Nailing the section tag

Why use section id=”content”?

HTML5 offers document authors a means of replacing the traditonal, ‘meaningless’ div–based markup of previous versions. A typical HTML document used to be structured along the lines of div id="header", div id="content", div id="sidebar", div id="footer". HTML5 offers a ready–made, easy to use, nearly complete replacement: header, content, aside, footer. Replace and paste and you’re HTML5–ready.

The problem with that, of course, is that there is no content tag. Naturally enough, HTML authors don’t want to leave that awkward div in there reminding them of their past semantic misdemeanours. So they use section id="content", because the content is a section of the HTML document, right?

Why section id=”content” is wrong

The the spec says a section is:

… a thematic grouping of content, typically with a heading [my emphasis]

The problem is that div id="content" was never used to group thematically related content.
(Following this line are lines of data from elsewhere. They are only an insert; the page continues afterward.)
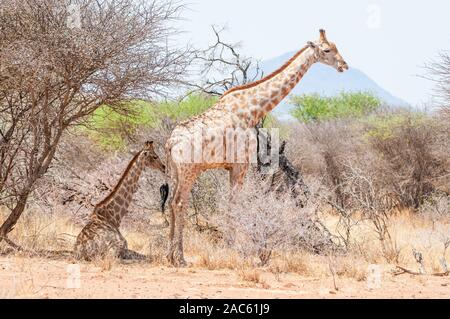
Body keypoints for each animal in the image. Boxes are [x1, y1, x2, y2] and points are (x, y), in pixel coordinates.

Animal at [164, 30, 348, 266]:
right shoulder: (241, 164)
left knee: (171, 202)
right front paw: (232, 249)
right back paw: (180, 258)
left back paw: (170, 255)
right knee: (179, 203)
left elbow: (231, 205)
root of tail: (171, 143)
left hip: (174, 171)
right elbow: (234, 205)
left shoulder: (231, 166)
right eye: (326, 50)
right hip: (189, 170)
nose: (344, 65)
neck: (251, 110)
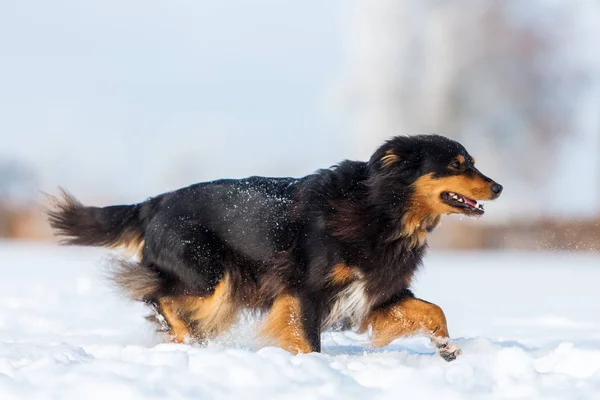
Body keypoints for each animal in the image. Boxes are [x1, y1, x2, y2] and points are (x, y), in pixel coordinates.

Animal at [48, 135, 502, 362]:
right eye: (457, 165)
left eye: (471, 162)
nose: (498, 186)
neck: (382, 209)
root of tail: (152, 203)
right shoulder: (306, 290)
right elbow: (308, 338)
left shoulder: (376, 290)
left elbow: (432, 310)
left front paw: (446, 348)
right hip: (211, 276)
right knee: (156, 293)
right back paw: (186, 341)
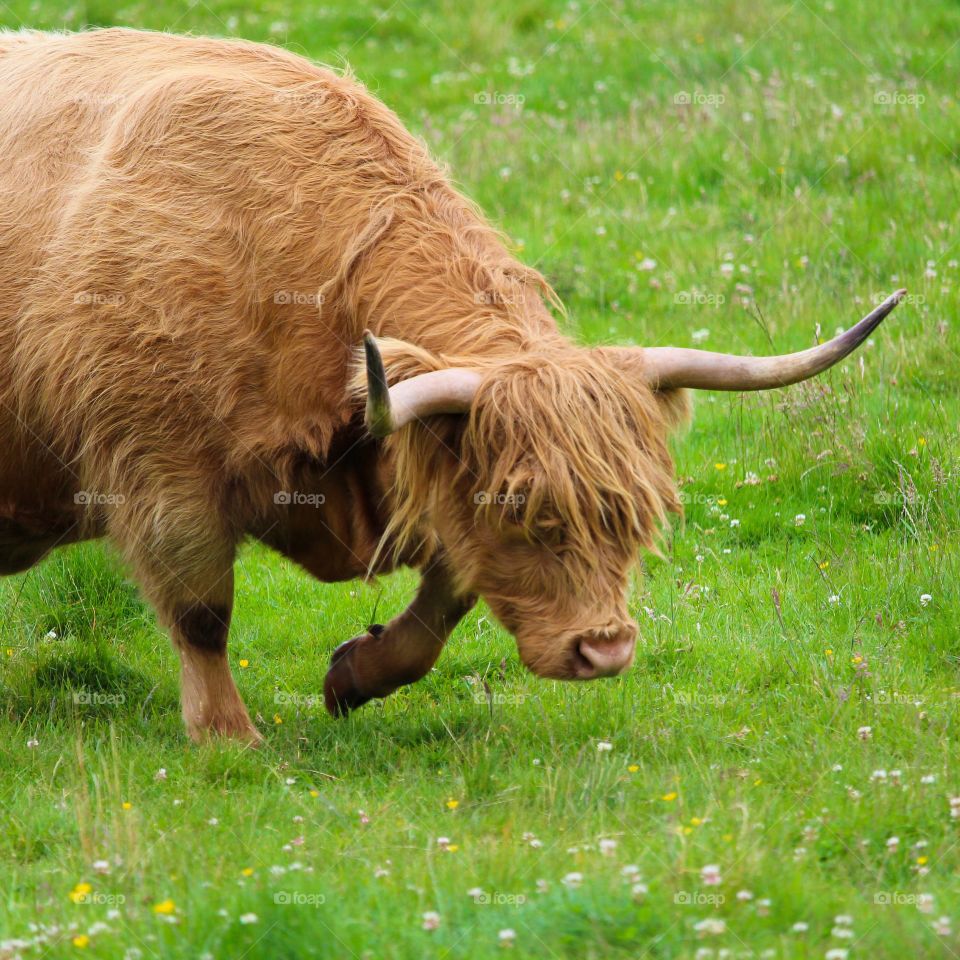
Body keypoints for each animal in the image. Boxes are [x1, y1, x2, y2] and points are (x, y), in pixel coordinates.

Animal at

Instead, it served two important, but unsematic purposes:

  1. to serve as a styling hook
  2. to provide an anchor for skip links

Understanding document structures and using section properly

This pseudo, div–based (essentially visual) way of thinking about HTML documents is the biggest barrier to ‘getting’ all versions of HTML. In X/HTML (to version 4) it was headings that established a document’s outline, not divs. For the purposes of creating a document outline div has always been ignored.

In HTML5 it’s sectioning elements that do the job of headings; div is still not a sectioning element (distinct from a section; the terminology can be confusing).

section can, of course, be used to group thematically related content within div id="content" (or any other div). There should be a higher–level heading or sectioning element within your document because it makes sense to use section to split larger pieces of content into comprehensible chunks. This larger piece of content maybe the document’s body, where the h1 lives free of any sectioning tags, as in the spec’s graduation programme example.

The future of div id=”content”

Ironically enough HTML5 has made me a lot more relaxed about divs. Now I understand how HTML documents are outlined I’ll brazenly use a div if I want to style something, or, as is traditional, provide an anchor.

However, sometimes it may be appropriate to replace div id="content" with a ‘proper’ sectioning element. One example is when the content could be syndicated and the article tag used. Even then, there’s nothing wrong with placing the article between the div tags. I’m sure div id="content"will be around for years to come. And why not.